RE: Technically Speaking

Subject: RE: Technically Speaking
From: "John Fleming" <johntwrl -at- hotmail -dot- com>
To: "TECHWR-L" <techwr-l -at- lists -dot- raycomm -dot- com>
Date: Fri, 16 Aug 2002 04:56:27 +0000



From: jgarison -at- ide -dot- com
To: johntwrl -at- hotmail -dot- com, techwr-l -at- lists -dot- raycomm -dot- com
Subject: RE: Technically Speaking
Date: Thu, 15 Aug 2002 11:42:01 -0400

[snip]

>>Now the questions.
>>
>>Has anybody here made presentations to groups of technical
>>writers on this
>>or related subjects? If yes, what topics did they tend to find most
>>interesting? What areas do they find least interesting? Are
>>there areas in
>>speech making they already have some background in just by
>>virtue of working
>>as technical writers?

MANY tech writers (and people in general) find the very thought of standing
up in front of a group of people heart-stoppingly terrifying. Most of the
information that I give to people on doing stand-up presentations is to know
your material, talk normally, don't read a script or slides. Being a writer
generally means you know how to organize your information (a biggie!). But
it also means people tend to script everything and then just read the script
(a bad idea).

Fear of public speaking is one of the reasons many people join Toastmasters.

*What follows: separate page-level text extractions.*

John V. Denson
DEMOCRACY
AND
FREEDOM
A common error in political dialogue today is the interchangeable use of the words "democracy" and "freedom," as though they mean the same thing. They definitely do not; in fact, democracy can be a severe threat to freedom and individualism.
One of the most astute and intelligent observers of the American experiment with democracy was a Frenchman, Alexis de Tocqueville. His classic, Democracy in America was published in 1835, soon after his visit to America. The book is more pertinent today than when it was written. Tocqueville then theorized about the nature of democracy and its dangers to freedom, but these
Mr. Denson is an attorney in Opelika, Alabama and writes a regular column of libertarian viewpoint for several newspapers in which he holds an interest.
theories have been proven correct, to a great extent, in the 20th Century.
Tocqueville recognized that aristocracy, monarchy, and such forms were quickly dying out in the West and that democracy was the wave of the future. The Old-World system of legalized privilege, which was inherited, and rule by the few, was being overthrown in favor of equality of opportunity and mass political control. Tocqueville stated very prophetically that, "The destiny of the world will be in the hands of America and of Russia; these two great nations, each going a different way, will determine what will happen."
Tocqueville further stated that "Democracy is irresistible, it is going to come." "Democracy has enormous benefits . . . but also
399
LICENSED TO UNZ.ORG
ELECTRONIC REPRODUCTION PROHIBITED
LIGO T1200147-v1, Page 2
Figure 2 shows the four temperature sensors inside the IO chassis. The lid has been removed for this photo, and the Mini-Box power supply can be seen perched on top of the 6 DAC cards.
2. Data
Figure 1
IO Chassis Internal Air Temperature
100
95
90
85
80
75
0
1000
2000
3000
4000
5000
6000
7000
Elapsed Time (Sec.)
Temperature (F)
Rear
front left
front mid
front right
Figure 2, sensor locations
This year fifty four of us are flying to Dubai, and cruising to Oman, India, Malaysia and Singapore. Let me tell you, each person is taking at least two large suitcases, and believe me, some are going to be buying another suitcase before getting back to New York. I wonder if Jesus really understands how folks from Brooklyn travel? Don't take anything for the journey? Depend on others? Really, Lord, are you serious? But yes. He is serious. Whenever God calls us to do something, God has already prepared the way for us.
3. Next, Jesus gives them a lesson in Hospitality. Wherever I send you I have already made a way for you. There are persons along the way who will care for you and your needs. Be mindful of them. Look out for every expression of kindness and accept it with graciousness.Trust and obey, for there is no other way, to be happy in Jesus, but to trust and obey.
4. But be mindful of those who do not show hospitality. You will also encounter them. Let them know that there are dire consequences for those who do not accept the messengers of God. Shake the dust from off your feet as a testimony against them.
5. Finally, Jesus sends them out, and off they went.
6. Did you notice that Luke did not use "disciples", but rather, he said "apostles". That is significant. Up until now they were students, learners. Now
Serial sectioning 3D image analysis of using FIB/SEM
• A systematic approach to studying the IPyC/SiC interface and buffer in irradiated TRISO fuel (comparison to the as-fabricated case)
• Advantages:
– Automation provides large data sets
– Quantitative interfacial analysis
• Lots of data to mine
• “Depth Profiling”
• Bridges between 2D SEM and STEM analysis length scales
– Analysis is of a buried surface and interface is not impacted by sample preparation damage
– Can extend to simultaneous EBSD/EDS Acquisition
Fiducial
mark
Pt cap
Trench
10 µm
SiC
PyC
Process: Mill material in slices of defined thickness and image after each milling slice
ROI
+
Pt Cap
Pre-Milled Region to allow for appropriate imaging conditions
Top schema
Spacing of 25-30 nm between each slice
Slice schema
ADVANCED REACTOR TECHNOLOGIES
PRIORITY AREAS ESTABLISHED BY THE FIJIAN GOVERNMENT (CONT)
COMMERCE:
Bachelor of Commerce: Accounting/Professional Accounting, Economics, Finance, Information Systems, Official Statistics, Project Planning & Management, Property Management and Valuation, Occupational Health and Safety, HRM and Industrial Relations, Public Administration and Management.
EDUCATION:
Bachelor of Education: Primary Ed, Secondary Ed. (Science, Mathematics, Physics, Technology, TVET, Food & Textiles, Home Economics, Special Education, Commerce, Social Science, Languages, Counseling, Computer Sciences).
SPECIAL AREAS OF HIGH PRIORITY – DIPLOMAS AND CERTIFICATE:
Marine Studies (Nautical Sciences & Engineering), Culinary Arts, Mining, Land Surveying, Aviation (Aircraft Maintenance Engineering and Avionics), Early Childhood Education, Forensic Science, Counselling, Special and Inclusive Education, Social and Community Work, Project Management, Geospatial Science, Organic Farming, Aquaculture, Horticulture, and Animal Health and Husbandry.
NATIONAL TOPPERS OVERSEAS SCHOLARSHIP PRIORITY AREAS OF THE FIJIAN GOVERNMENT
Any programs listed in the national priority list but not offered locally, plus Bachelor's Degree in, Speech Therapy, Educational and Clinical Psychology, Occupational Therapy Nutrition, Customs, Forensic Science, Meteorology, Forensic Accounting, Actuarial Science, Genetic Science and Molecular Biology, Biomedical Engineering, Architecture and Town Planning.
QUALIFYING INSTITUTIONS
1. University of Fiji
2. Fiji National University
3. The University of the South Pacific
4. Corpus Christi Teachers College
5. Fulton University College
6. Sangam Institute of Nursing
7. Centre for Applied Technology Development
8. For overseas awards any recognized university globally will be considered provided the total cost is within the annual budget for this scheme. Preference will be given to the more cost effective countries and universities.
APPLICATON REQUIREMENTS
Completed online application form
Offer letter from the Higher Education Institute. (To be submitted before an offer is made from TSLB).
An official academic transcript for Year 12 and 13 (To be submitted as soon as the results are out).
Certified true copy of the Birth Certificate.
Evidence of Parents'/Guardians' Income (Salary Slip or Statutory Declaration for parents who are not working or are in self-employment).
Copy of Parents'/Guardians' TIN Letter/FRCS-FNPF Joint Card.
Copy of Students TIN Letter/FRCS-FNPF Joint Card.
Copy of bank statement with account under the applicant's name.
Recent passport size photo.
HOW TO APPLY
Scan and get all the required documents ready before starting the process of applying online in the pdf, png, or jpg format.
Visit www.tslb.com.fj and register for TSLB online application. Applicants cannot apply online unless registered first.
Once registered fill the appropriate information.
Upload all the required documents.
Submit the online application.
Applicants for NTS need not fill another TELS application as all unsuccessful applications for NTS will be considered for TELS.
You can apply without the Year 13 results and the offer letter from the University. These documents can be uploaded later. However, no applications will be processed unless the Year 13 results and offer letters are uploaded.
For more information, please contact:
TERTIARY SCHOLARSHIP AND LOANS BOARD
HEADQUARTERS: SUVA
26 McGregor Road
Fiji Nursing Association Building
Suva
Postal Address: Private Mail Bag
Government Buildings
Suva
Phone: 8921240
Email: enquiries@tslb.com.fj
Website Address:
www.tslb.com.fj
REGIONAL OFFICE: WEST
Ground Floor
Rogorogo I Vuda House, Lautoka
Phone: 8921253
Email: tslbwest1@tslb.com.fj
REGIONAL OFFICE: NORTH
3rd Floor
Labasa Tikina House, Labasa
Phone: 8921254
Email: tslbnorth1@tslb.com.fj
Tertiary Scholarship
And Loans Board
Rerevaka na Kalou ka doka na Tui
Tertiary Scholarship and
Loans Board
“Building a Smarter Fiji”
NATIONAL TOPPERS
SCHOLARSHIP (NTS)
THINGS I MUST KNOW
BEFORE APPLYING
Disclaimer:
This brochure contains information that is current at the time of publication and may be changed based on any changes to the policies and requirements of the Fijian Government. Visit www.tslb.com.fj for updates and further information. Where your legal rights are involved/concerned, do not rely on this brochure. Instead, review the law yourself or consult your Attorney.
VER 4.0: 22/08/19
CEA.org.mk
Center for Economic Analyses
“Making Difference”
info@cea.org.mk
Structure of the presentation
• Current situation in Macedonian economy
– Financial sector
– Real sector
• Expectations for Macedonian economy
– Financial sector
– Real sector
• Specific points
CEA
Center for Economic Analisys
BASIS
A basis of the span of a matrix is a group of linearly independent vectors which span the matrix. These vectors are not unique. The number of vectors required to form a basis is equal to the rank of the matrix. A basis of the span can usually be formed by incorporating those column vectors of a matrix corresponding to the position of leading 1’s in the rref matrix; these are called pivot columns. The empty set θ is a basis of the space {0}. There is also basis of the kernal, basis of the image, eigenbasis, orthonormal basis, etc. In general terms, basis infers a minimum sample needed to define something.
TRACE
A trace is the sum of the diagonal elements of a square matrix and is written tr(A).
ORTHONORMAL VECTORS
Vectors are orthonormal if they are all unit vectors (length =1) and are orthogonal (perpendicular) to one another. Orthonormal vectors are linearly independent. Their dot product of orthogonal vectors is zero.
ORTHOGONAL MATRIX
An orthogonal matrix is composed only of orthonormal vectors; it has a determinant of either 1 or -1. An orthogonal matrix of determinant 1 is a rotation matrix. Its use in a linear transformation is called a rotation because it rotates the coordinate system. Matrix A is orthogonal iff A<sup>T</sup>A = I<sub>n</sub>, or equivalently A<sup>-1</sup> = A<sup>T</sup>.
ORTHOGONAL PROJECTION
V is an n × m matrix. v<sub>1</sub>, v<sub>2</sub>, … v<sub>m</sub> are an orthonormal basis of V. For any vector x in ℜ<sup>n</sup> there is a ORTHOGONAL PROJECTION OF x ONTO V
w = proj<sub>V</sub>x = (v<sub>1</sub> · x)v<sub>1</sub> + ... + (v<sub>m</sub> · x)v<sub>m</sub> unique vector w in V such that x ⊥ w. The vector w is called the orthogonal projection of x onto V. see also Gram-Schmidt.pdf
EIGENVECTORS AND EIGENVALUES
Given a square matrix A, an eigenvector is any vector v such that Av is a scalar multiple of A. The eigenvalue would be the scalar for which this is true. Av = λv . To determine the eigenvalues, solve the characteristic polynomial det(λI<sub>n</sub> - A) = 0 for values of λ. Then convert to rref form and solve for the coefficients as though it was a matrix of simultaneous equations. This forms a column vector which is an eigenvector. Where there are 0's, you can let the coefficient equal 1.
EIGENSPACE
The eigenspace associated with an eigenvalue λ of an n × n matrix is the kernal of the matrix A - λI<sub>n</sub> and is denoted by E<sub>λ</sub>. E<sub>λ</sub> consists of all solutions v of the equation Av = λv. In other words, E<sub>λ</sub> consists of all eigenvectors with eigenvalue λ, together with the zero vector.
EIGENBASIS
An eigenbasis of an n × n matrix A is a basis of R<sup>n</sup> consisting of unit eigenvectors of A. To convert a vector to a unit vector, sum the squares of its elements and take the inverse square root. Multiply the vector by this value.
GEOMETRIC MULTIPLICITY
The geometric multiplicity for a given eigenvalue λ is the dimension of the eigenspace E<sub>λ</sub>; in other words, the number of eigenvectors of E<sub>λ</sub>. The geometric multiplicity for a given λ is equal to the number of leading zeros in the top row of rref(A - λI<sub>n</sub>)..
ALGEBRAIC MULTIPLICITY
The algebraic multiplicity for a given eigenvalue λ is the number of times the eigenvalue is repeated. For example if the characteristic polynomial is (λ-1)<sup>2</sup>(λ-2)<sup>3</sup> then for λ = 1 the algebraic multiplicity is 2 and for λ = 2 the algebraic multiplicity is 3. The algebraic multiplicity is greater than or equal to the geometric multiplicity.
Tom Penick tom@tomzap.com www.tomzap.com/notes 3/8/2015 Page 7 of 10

Drawing on my own public speaking backround, to add to one of your points, another reason for not going with a script is it lets you tailor your talk to the audience at hand.

Each audience has characteristics that make that audience unique.

One of the ideas I am thinking of presenting in my discussion are some of the differences between the written environment and the spoken environment.

The spoken environment is much more here and now.

Unlike the written environment, the person listening to a talk can't grab a dictionary to look up a word, so there is more importance on using language the members of the audience understand.

Also, in the spoken environment, even if the audience isn't asking questions, the communication is much more two way. The audience's body language gives the speaker some feedback on how the audience is responding to the message.

Sticking to a script also means the message can't be adapted to respond to the signals the audience is sending back to the speaker.

>>If you do presentations as a technical writer, in general
>>terms, what kinds
>>of talks do you do most often? Briefings to supervisors and
>>managers?
>>Presentations to customers and clients? Presentations to
>>fellow staff?

All of the above, and then some. I present all sorts of stuff to company
executives, fellow workers, fellow tech writers. Who ever needs it and will
sit still through it all!

Thanks, John. That information is invaluable.

>>If you use visual aids in your talks, what kinds do you use
>>most often?
>>PowerPoint presentations? overheads? models?

Whatever is appropriate. PowerPoint slides primarily, with screen shots,
etc. as needed.

>>If you've seen other technical writers do presentations, are
>>there areas
>>that stand out in your mind as being particular weaknesses?

They don't violate more of the good speaking guidelines than the general
public do ... Things to remember:

Speak loudly enough
Don't trail off at the end of sentences
Speak slowly
Maintain eye contact
Animate your voice
Be enthusiastic
Have fun!

Thanks agian.

--
John Fleming
Technical Writer and SAS Programmer
Edmonton, Canada

Please respond to the group. My address is set to reject e-mail from senders not in my address book.